Rava cutlet recipe | suji cutlet recipe | veg sooji cutlet recipe

Author Nehas Cook Book
4 from 1 vote
Prep Time 10 minutes
Cook Time 10 minutes
Total Time 20 minutes
Course Snack
Cuisine Indian
Servings 4 servings


  • 200 grm or 1 big size potatoes
  • 1 cup rava
  • 2 tbsp oil
  • ½ tsp cumin seeds
  • 1 tsp white sesame seeds
  • ¼ cup finely chopped onion
  • 1 tsp green chilli paste
  • ½ tsp ginger paste
  • ¼ cup finely chopped capsicum
  • ¼ cup finely chopped carrot
  • ¼ cup green peas
  • 1.5 cup water
  • ½ tsp black pepper powder
  • Salt to taste
  • ½ tsp red chilli flakes
  • 1 tsp lemon juice
  • Some coriander leaves
  • Oil for frying

For outer coating

  • 4 tbsp maida
  • 2 tbsp cornflour
  • Pinch of salt
  • Pinch of black pepper
  • ½ cup water
  • Some bread crumbs

For coriander curd chutney

  • 1 cup fresh coriander leaves
  • ¼ cup mint leaves
  • 2 green chilli
  • 1 inch ginger
  • ¼ tsp cumin seeds
  • Salt to taste
  • 1 tbsp roasted chana dal
  • 4 tbsp yogurt
  • Water to grind chutney


  • Grate potatoes with a small hole grater. Wash grated potatoes to remove their starch.
  • Remove water from grated potatoes and keep it aside.
  • Now in a pan, add 2 tbsp oil, jeera and white sesame seeds. Saute it.
  • Add chopped onion, green chilli paste and ginger paste. saute till the onion become translucent.
  • Add grated potatoes and saute them for 2 minutes.
  • Then add chopped capsicum, carrot and green peas. Saute it.
  • Now add 1.5 cup water to the pan. Mix well and bring it to a boil for 2-3 minutes.
  • Then add black pepper powder, salt, red chilli flakes and lemon juice. Mix well.
  • Now add rava gradually and mix well. Rava easily puff up into hot water.
  • Then stir continuously till the mixture leaves the sides of the pan and binds into a dough form.
  • Add coriander leaves and mix well.
  • Take out cooked mixture into mixing bowl and slightly cool down.
  • Grease your hand with oil and knead the mixture into a smooth dough.
  • Again, grease your hands with oil and now pinch a ball-sized dough. roll the round shape or heart shape cutlet. keep aside.
  • To prepare the slurry, in a small bowl take maida, corn flour, salt, and black pepper. Gradually add water to prepare a smooth lump-free batter.
  • now dip the shaped cutlet mixture into a slurry and then roll in bread crumbs.
  • freeze the cutlet for 10-15 minutes before frying.
  • deep fry in hot oil, keeping the flame on medium. stir occasionally, without breaking the cutlets.
  • fry until the cutlets turn golden brown and crisp.
  • drain off the cutlet over the wire rack to remove excess oil.
  • Serve crispy cutlet with coriander yogurt chutney.

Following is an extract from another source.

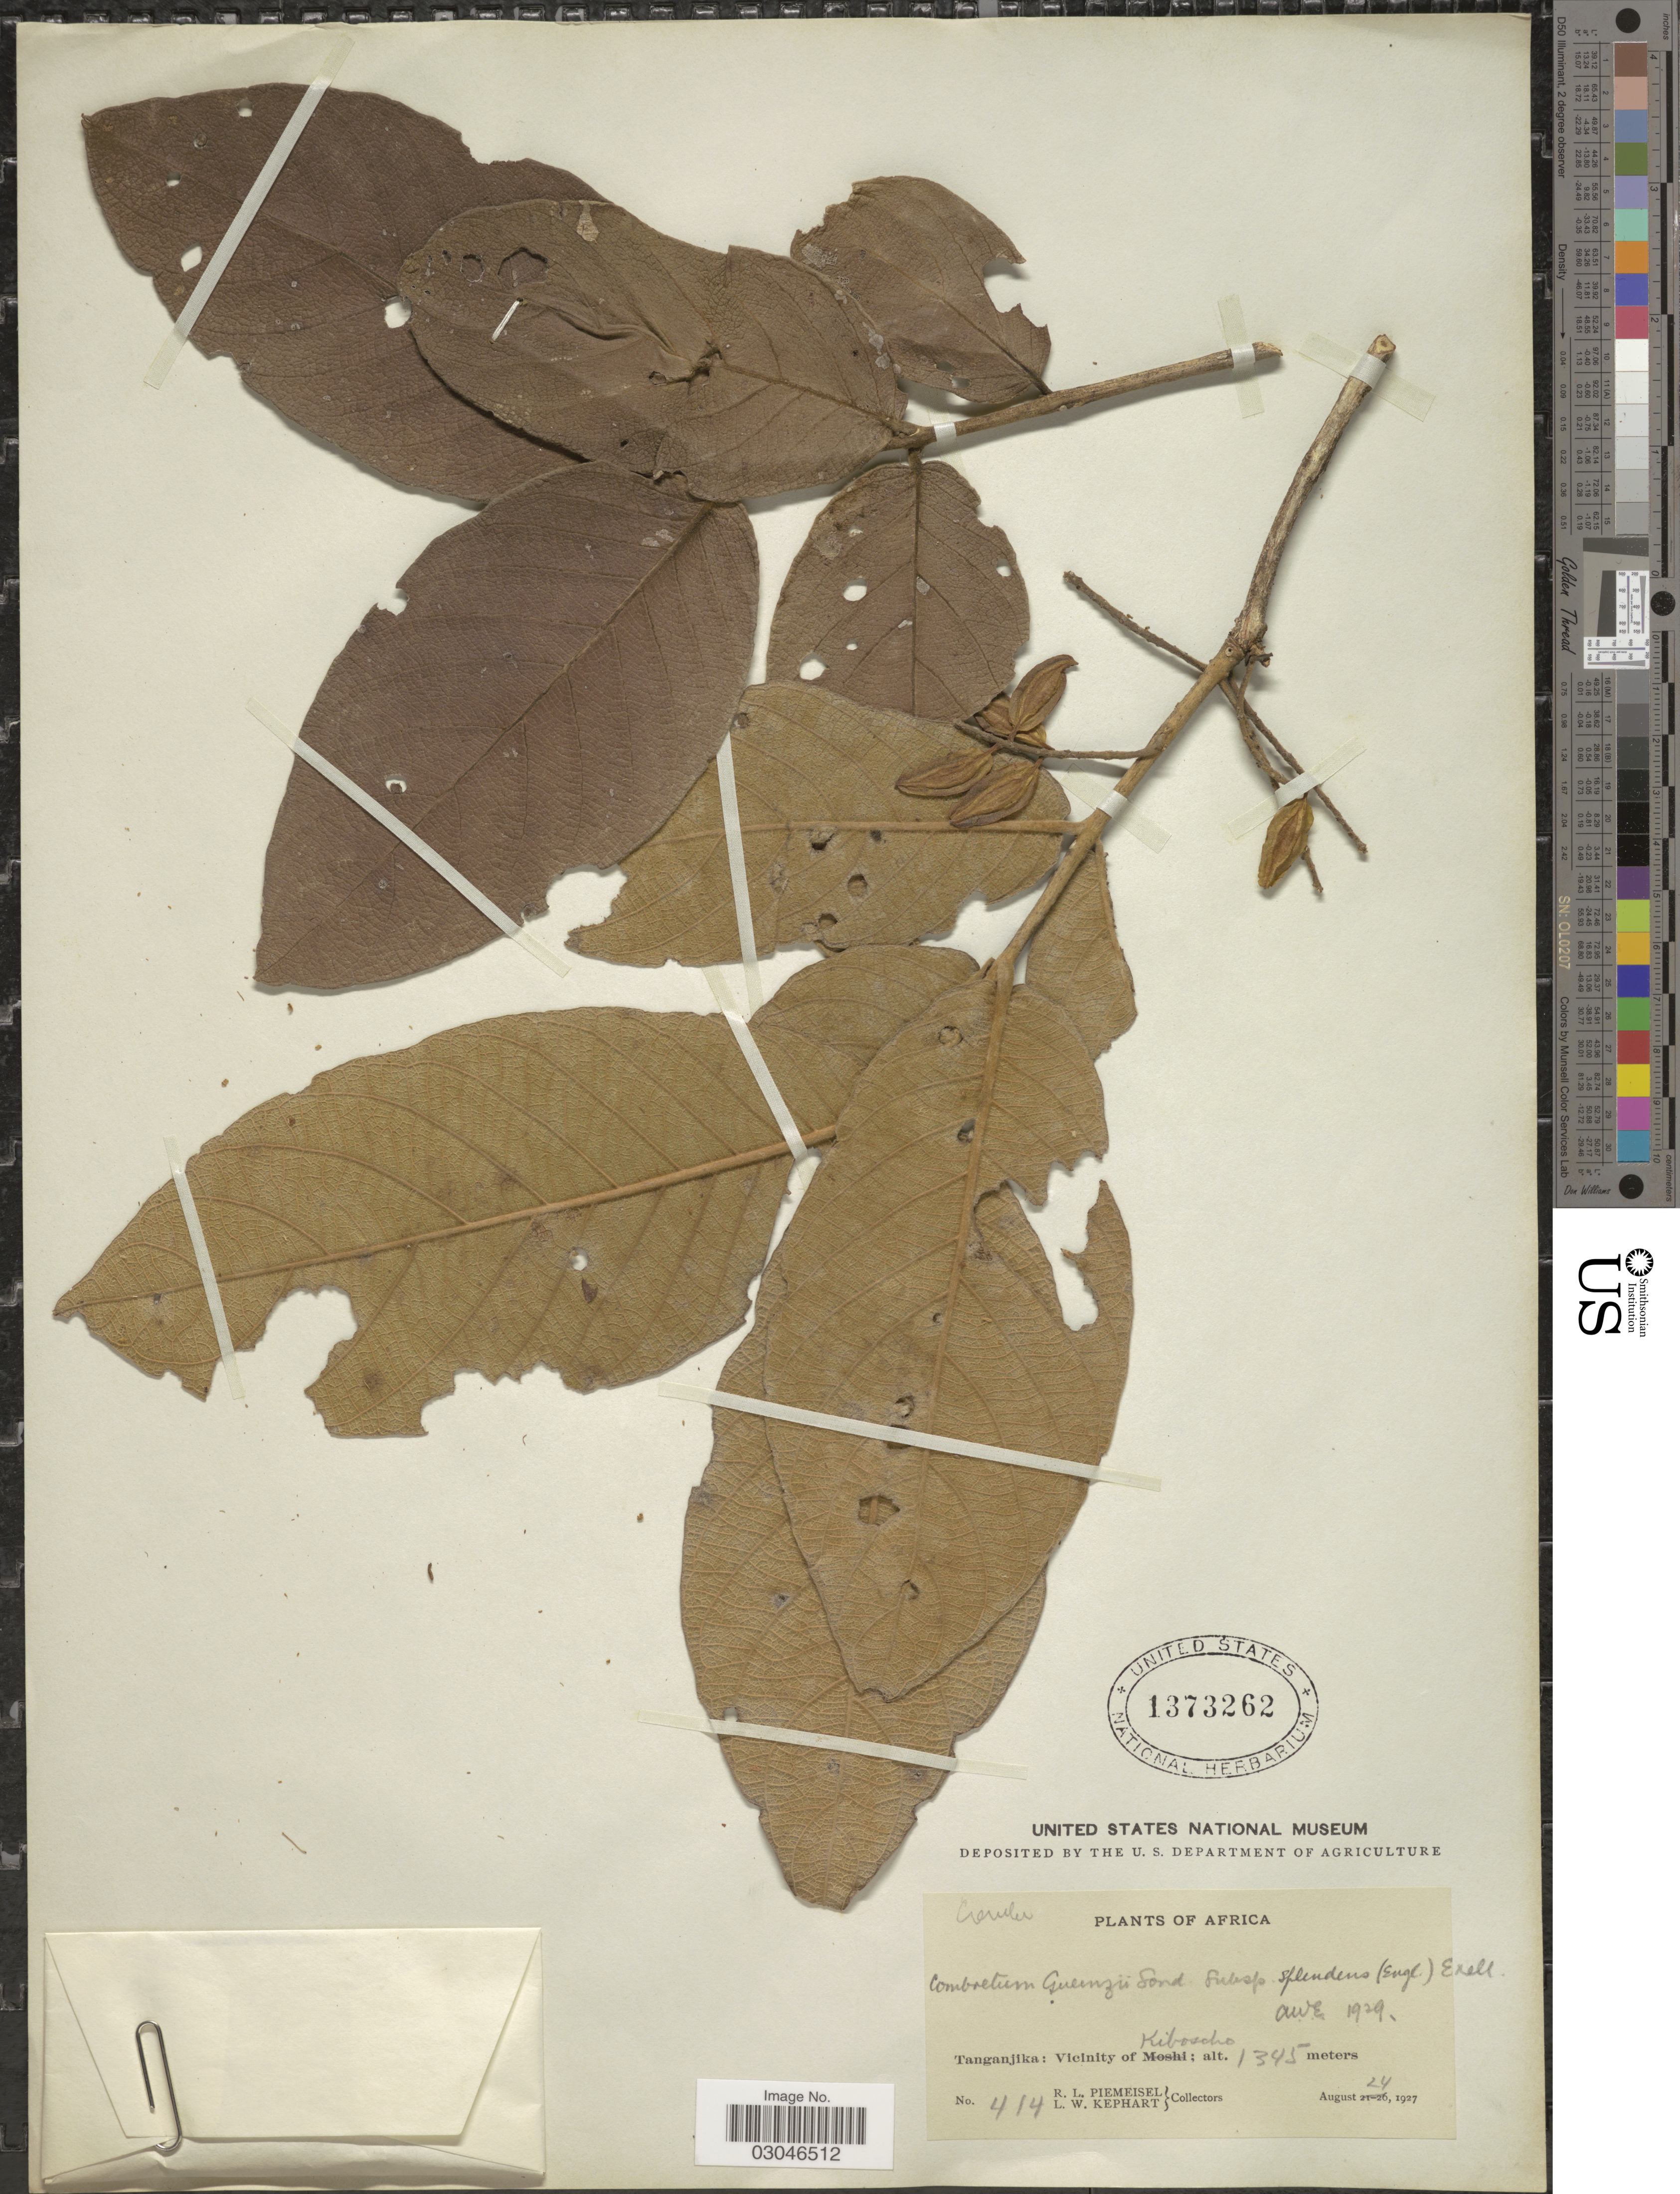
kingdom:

Making coriander curd chutney

  • In a mixture jar, add coriander leaves, mint leaves, green chilli, ginger, cumin seeds, salt, roasted chana dal and yogurt. Grind it into smooth paste.
  • Serve chutney with crispy cutlet


  • Potato gives a creamy texture and softness to cutlet.
  • Grate potatoes with a small hole grater.
  • Wash grated potatoes to remove their starch content.
  • Chop vegetables finely so they will easily cook and merge into cutlet mixture.
  • The proportion of grated potatoes and rava should be equal.
  • Rava easily puff up into boiling water.
  • Cook cutlet mixture till it leaves the sides of pan and has no moisture in it.
  • Fry cutlet on medium flame.
  • Rava cutlet tastes great when it is served hot with coriander chutney.